Quando sai o calendário de 2026
O governo prometeu divulgar o cronograma oficial ainda em dezembro, mantendo a liberação escalonada conforme mês de nascimento.
O que esperar daqui para frente
A nova regra representa um dos ajustes mais profundos no PIS/Pasep em muitos anos. Ao limitar o reajuste do teto, o governo reduz despesas públicas, mas cria o risco de ampliar a exclusão de trabalhadores que dependem do benefício.
Recomendações
- Acompanhar reajustes salariais da categoria
- Consultar periodicamente a Carteira de Trabalho Digital
- Verificar eventuais divergências no eSocial
- Manter dados atualizados junto ao empregador
FAQ – Perguntas frequentes
1. O PIS/Pasep vai mudar em 2026?
Sim. O limite de renda deixará de acompanhar dois salários mínimos e será reajustado apenas pelo INPC.
2. Isso significa que menos trabalhadores vão receber?
Sim. A estimativa é que entre 30% e 50% deixem de ser elegíveis em até dois anos.
3. O valor do abono muda?
Não. O máximo continuará equivalente a um salário mínimo.

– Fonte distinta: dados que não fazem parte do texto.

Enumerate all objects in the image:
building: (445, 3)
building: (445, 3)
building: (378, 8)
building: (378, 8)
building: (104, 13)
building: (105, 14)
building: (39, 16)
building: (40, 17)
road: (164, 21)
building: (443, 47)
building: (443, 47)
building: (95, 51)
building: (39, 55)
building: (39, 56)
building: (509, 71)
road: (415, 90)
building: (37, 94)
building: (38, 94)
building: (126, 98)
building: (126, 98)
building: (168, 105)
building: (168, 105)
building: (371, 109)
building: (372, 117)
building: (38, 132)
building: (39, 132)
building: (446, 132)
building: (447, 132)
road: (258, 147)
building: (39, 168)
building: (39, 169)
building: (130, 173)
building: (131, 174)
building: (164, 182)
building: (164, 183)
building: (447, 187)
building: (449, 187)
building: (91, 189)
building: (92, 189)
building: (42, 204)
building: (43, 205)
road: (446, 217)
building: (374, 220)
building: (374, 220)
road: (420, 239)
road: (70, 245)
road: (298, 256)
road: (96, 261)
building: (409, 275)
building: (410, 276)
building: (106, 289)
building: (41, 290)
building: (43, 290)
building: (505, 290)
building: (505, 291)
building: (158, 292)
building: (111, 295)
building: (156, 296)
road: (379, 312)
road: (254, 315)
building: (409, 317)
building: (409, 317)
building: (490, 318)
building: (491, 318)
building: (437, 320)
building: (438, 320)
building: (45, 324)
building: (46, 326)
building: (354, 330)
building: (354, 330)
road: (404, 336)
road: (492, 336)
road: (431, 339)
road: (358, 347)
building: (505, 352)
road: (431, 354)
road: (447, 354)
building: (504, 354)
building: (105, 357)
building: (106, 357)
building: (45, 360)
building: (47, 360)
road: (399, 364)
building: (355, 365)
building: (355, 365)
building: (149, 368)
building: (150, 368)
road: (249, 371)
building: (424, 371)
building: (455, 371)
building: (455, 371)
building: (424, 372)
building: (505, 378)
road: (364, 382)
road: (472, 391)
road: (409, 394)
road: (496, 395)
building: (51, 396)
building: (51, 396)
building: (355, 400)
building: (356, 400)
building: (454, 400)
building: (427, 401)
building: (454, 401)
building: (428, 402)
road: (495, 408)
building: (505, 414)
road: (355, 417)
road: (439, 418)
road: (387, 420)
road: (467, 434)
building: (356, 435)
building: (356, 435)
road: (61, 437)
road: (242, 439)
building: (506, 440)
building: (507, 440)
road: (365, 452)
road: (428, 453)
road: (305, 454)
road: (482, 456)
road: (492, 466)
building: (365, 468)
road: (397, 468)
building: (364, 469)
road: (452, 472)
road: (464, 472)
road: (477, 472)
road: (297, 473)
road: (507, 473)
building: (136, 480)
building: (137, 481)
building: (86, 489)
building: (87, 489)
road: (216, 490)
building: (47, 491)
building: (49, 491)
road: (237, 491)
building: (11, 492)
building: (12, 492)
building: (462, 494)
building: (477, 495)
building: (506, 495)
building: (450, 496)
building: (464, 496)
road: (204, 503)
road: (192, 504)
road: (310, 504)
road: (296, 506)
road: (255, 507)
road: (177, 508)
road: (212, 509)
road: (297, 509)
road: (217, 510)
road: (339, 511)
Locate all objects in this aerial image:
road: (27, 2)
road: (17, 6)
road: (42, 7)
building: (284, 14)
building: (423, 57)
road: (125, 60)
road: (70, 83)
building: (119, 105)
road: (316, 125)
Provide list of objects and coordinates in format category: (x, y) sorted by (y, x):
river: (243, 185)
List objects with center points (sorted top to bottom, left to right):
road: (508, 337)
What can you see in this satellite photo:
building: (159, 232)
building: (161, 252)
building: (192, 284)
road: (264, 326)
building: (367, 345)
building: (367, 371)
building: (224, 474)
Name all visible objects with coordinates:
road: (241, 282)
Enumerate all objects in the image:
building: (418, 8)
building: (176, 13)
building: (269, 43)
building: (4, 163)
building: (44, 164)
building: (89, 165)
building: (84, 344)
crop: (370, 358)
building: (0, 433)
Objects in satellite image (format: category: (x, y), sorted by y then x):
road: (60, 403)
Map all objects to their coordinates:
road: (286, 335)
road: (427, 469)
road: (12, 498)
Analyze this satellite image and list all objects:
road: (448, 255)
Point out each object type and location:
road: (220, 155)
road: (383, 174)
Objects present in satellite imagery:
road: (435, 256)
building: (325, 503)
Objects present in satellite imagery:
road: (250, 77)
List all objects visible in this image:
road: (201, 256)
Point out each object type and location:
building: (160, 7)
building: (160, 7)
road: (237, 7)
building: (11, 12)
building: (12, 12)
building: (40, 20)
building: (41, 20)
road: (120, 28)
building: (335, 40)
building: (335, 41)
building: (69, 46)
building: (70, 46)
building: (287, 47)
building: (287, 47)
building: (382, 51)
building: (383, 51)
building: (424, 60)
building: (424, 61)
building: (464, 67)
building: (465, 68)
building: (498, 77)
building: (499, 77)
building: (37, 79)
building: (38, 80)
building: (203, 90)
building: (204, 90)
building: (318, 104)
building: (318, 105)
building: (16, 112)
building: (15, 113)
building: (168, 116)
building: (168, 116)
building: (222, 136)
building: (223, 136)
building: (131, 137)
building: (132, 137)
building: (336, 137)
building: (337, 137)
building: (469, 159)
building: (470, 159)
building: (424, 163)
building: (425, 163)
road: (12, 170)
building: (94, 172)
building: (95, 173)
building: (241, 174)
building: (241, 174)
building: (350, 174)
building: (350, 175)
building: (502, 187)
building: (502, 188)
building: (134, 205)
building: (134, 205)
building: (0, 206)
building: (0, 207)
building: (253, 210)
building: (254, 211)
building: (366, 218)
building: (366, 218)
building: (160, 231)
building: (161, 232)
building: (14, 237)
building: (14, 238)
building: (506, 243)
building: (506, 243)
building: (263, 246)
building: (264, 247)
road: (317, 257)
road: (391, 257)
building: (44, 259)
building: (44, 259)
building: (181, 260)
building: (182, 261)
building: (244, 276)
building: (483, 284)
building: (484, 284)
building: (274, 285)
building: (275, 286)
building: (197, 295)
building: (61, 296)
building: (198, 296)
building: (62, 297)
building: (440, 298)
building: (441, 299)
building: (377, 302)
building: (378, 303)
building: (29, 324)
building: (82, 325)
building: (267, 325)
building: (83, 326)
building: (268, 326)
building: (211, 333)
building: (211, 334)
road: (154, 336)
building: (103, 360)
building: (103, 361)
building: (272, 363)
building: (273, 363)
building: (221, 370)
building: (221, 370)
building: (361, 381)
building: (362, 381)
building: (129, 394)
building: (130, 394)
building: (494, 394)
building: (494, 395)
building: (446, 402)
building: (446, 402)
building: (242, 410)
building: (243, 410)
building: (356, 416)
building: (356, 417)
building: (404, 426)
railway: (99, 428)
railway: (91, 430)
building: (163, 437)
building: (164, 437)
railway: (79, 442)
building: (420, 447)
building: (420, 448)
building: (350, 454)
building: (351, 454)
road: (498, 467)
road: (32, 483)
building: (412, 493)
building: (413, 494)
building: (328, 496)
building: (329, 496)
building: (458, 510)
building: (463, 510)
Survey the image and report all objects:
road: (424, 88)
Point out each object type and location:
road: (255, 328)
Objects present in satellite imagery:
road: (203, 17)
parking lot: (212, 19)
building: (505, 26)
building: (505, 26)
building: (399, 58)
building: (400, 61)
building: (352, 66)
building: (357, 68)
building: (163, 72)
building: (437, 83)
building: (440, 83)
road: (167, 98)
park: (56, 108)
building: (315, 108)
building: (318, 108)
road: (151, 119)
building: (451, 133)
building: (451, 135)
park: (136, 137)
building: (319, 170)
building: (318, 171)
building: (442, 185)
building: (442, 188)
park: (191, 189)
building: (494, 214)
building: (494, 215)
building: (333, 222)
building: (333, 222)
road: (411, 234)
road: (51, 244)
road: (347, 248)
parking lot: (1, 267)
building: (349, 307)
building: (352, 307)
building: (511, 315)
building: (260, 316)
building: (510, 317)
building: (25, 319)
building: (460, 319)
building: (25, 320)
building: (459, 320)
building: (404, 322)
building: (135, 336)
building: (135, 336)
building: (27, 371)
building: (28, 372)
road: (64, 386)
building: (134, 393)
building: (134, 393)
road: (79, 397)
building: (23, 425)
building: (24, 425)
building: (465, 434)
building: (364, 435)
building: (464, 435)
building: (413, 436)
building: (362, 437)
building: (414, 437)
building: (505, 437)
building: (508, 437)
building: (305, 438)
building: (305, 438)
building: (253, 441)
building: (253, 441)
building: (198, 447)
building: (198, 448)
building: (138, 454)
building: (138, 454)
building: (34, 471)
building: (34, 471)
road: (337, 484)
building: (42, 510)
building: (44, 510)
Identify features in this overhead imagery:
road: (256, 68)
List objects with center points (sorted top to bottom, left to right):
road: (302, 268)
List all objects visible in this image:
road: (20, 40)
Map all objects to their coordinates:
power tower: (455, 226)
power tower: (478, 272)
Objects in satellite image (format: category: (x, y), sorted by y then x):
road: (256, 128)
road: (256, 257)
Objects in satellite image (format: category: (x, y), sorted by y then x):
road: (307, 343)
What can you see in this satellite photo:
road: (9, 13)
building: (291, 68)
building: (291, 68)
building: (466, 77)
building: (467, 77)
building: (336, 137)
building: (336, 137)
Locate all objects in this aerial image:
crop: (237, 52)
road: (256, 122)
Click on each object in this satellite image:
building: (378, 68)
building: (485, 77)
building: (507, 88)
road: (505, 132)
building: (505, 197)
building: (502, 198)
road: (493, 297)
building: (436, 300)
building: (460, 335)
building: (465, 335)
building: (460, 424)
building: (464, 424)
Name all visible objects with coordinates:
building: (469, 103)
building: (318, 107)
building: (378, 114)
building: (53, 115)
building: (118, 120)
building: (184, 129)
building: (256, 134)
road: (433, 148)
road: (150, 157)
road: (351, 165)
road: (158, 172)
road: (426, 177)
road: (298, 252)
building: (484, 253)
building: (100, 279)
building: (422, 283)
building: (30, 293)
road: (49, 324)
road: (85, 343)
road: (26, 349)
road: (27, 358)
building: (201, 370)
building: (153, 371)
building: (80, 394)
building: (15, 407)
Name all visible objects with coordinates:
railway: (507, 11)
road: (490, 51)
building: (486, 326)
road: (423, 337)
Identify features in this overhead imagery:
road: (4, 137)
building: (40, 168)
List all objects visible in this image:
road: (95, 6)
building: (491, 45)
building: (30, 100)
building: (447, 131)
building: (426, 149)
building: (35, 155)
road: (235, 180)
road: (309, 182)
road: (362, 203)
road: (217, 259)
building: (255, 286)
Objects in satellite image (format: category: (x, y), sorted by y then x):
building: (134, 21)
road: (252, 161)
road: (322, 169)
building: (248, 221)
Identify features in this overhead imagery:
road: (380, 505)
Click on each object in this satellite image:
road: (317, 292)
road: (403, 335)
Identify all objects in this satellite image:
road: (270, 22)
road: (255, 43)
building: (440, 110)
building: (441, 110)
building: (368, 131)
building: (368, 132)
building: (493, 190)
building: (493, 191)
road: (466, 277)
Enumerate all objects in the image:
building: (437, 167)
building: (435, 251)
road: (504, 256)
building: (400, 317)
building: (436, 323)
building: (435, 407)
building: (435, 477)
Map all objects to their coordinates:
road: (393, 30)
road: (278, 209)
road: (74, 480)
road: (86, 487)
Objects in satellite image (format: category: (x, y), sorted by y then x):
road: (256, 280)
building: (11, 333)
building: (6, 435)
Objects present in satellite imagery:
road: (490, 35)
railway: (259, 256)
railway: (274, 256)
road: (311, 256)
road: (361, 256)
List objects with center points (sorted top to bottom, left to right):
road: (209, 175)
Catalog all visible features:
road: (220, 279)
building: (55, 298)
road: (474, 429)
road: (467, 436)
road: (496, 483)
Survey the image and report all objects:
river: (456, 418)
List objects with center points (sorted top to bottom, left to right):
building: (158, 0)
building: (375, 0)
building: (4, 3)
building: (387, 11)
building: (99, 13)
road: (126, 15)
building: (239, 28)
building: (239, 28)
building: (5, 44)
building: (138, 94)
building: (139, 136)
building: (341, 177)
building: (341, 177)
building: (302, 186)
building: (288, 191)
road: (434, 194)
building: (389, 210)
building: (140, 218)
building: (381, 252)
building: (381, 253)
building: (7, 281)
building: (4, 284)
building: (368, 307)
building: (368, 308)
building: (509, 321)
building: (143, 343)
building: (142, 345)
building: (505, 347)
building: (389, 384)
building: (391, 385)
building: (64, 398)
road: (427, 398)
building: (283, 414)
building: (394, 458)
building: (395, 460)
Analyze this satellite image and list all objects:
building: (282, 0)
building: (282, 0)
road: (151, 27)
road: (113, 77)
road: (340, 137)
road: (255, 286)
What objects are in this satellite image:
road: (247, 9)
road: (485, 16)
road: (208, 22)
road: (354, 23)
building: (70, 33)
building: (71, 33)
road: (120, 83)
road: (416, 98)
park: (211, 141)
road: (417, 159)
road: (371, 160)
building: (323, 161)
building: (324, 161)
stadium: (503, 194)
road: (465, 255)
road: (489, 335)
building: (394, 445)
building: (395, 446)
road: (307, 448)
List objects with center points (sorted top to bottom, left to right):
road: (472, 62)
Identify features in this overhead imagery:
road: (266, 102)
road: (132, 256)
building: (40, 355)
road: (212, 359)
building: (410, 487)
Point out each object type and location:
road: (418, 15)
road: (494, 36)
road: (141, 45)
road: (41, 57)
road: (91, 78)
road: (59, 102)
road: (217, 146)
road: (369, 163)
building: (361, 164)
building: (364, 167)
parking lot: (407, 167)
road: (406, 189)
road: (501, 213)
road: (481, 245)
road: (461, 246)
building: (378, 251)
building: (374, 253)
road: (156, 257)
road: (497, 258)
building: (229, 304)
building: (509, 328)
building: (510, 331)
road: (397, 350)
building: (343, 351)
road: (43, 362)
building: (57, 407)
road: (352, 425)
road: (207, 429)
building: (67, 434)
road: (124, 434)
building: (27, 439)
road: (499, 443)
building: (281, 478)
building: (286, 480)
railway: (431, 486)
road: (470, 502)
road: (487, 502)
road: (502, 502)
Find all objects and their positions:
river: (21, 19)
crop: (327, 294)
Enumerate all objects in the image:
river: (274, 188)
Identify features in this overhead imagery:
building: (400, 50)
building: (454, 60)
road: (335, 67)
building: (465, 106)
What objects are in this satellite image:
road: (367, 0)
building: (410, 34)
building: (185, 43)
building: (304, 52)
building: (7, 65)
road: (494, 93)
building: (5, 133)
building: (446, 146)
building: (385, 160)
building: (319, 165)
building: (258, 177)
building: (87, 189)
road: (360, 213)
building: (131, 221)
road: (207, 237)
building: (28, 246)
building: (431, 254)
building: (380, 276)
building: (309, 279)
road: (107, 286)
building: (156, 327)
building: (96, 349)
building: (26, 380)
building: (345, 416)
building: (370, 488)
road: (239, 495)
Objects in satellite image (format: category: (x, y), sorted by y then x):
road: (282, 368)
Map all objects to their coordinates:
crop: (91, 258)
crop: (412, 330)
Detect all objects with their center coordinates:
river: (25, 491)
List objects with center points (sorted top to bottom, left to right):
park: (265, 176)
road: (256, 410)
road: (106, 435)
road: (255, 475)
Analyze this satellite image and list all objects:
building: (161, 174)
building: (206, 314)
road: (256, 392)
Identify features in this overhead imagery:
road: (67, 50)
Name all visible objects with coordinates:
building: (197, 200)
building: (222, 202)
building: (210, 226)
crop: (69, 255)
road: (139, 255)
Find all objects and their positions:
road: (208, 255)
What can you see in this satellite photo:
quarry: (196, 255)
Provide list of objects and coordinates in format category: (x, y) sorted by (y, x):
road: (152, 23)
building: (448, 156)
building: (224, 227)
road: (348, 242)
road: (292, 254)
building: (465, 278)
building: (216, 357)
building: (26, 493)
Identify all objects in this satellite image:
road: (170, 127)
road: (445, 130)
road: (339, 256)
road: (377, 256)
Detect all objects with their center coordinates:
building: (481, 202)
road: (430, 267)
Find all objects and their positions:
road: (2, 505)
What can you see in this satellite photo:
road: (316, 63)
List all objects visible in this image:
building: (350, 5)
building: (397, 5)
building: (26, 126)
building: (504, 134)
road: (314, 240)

4. O calendário 2026 já foi divulgado?
Ainda não. O governo deve publicar em dezembro.
Considerações finais
A mudança no cálculo do limite de renda do PIS/Pasep marca uma virada na política pública de transferência para trabalhadores de baixa renda. Em 2026, o benefício deixará de acompanhar o ritmo do salário mínimo, o que inevitavelmente vai restringir o acesso ao programa. Para milhões de brasileiros, entender essa transição será essencial para não perder o direito ao abono salarial.